Le concept de ”croissance sans emploi”, illustrant le fait que l’innovation, notamment dans les services, ne crée pas forcément d’emploi, ne va-t-il pas, à terme, générer de la défiance à l’égard de l’innovation ?
Comme l’expliquait Schumpeter, la croissance n’est jamais sans emploi. L’innovation est créatrice et destructrice. Ainsi, une branche d’activité peut tout à fait disparaître si elle n’est plus adaptée à l’économie. Mais dans le même temps, de nouvelles branches font leur apparition. Par exemple, la sidérurgie a succédé au monde de l’agriculture. La croissance n’est donc pas sans emploi : elle est juste différente. Aujourd’hui internet et ses outils permettent la création de millions d’emplois dans le monde, ils ne sont pas toujours là où se trouvaient les emplois des entreprises vieillissantes. L’adaptation des hommes à ces évolutions est la plus compliquée à réaliser. Cela a déjà été le cas au 19e siècle, avec l’industrialisation qui a succédé au monde agricole et ce sera le cas avec les nouveaux usages d’internet.
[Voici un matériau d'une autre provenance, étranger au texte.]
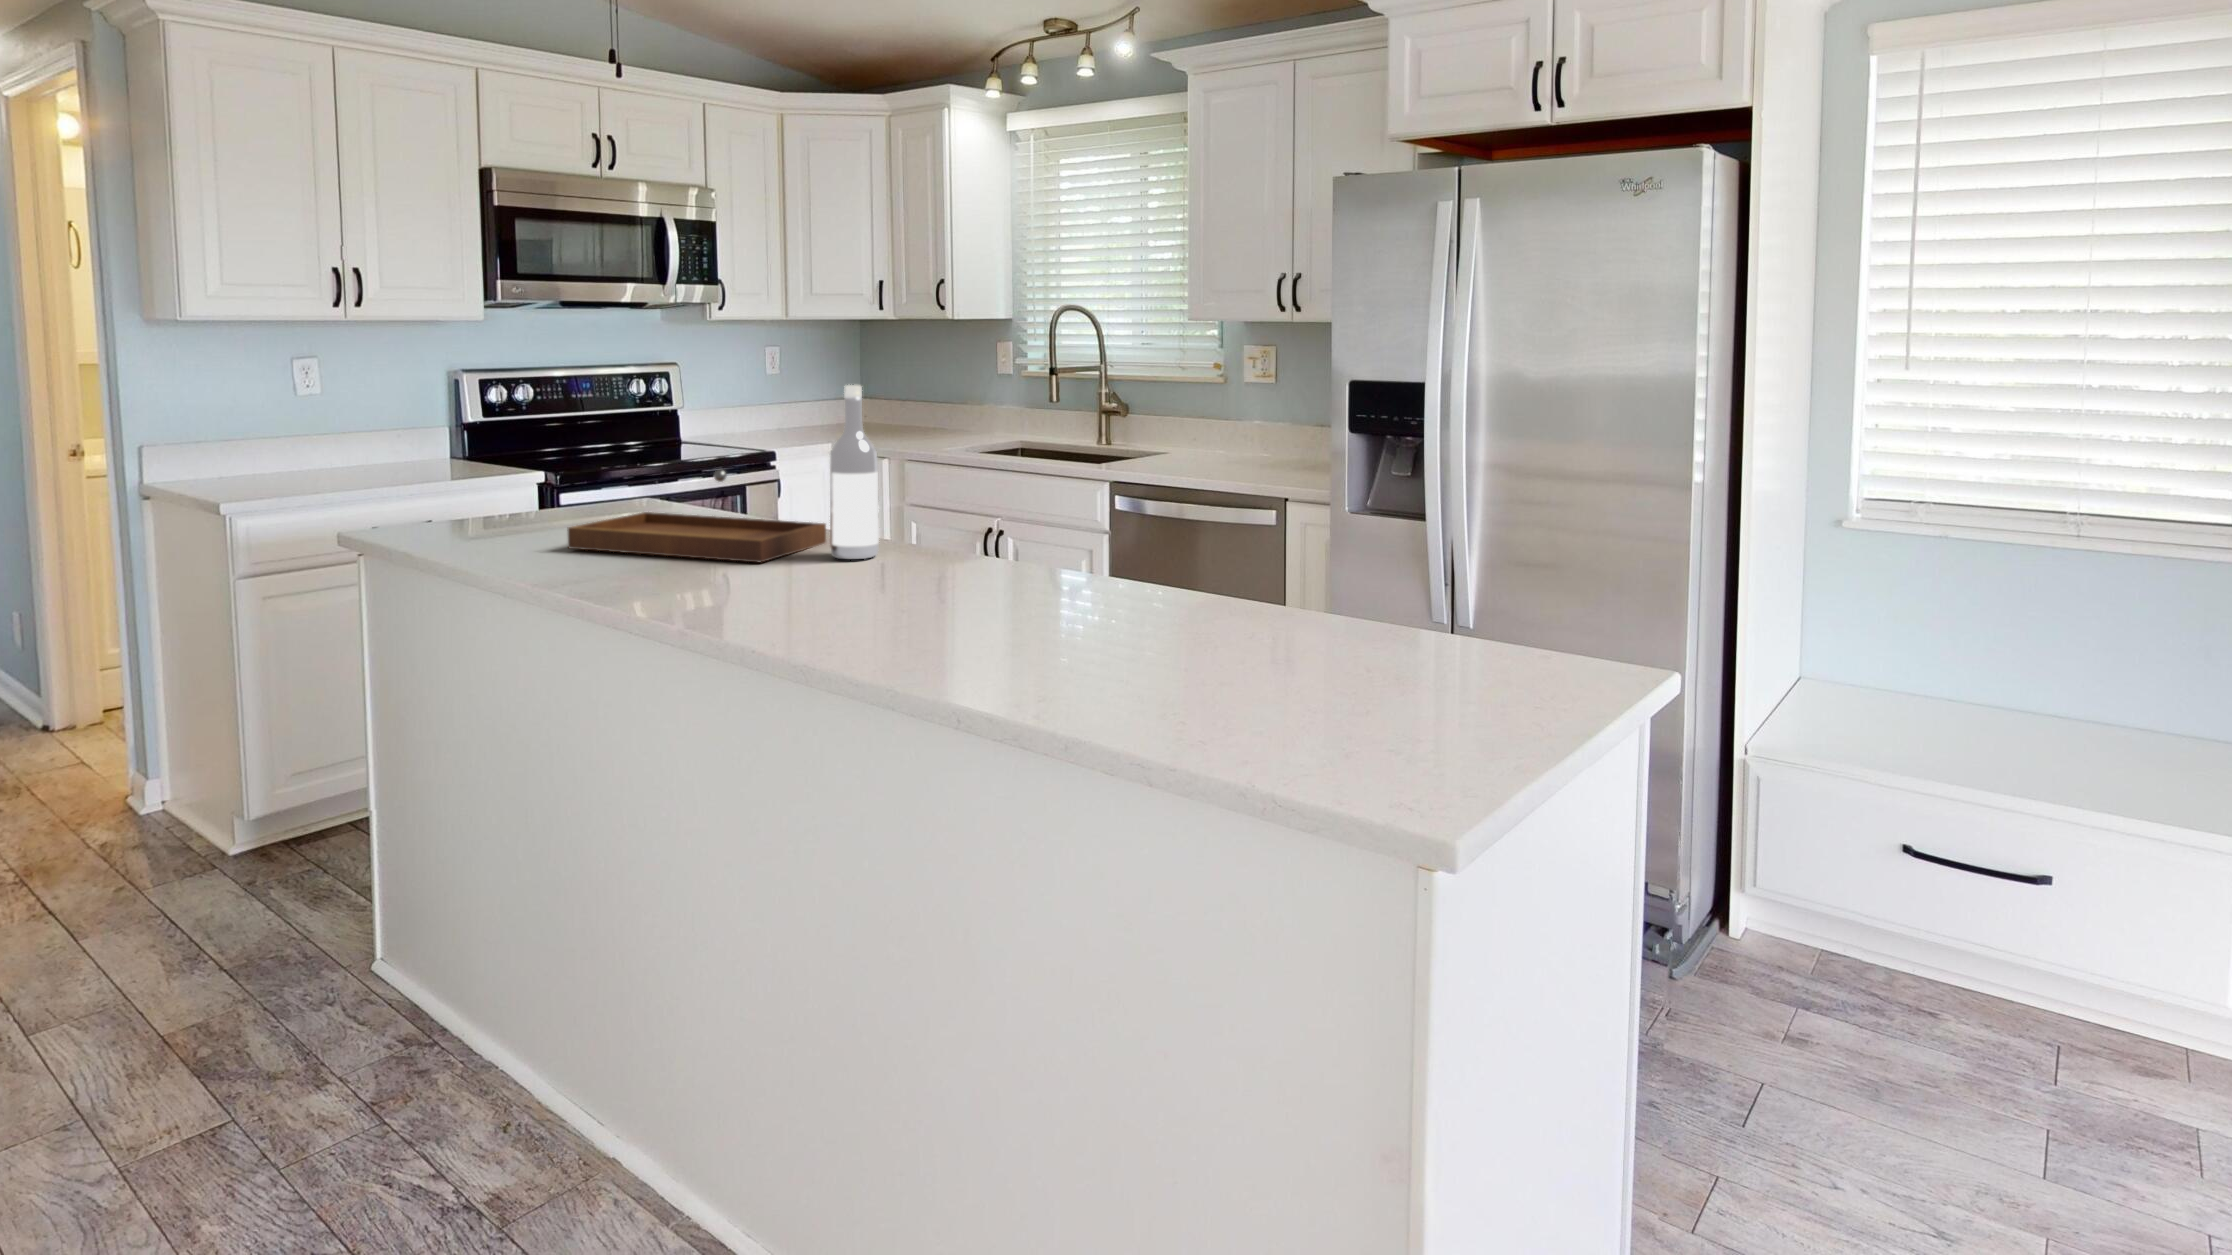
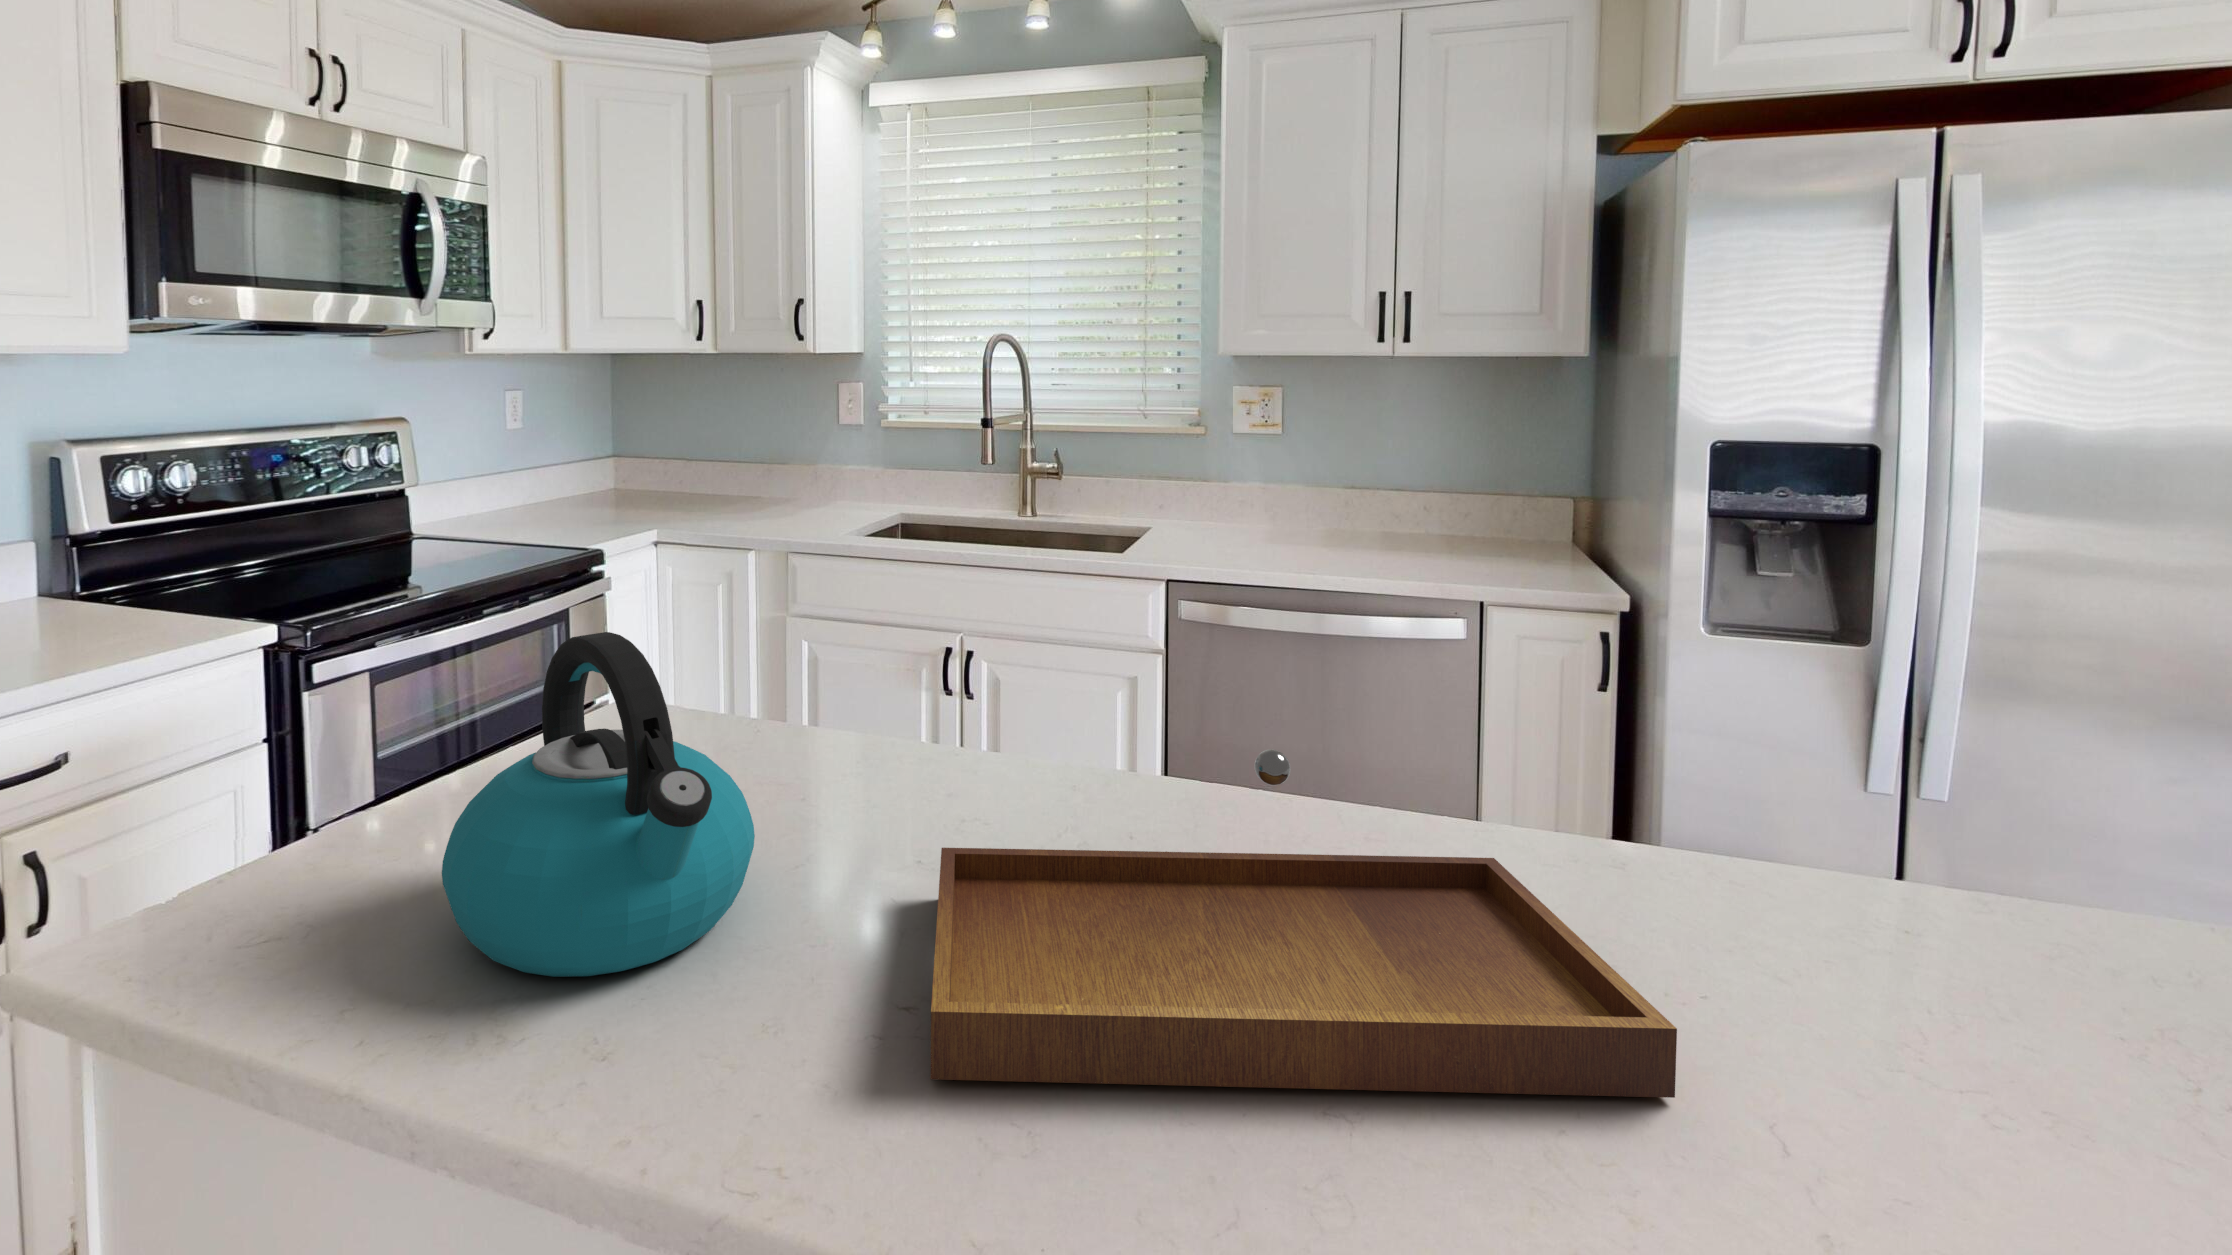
wine bottle: present [830,385,879,560] -> none [1692,515,1858,1026]
kettle: none [472,427,590,534] -> present [442,632,755,977]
Si vous deviez donner 3 facteurs clés de succès pour une stratégie basée sur l’innovation, quels seraient-ils ?
Les entreprises qui souhaitent se développer et toujours être présentes en 2020 vont devoir changer. Elles devront faire l’effort de passer de la différenciation classique, le prix le plus bas et les nouveaux produits par exemple, vers un nouveau système qui devra s’appuyer sur de nouvelles organisations, de nouveaux processus de fabrication et de vente. Mais surtout surtout de l’innovation sociale, les entreprises de 2020, ne peuvent plus continuer à fonctionner comme au 20° siècle.
La raison est simple. Les entreprises ne peuvent pas fonctionner sur le long terme si les salariés de l’entreprise ne comprennent pas sa stratégie et n’y adhèrent pas. S’ils ne se sentent pas en phase et ne contribuent pas aux résultats. Bien évidemment, l’objectif de la société n’est pas de rendre les salariés heureux. Mais c’est un moyen efficace d’y parvenir.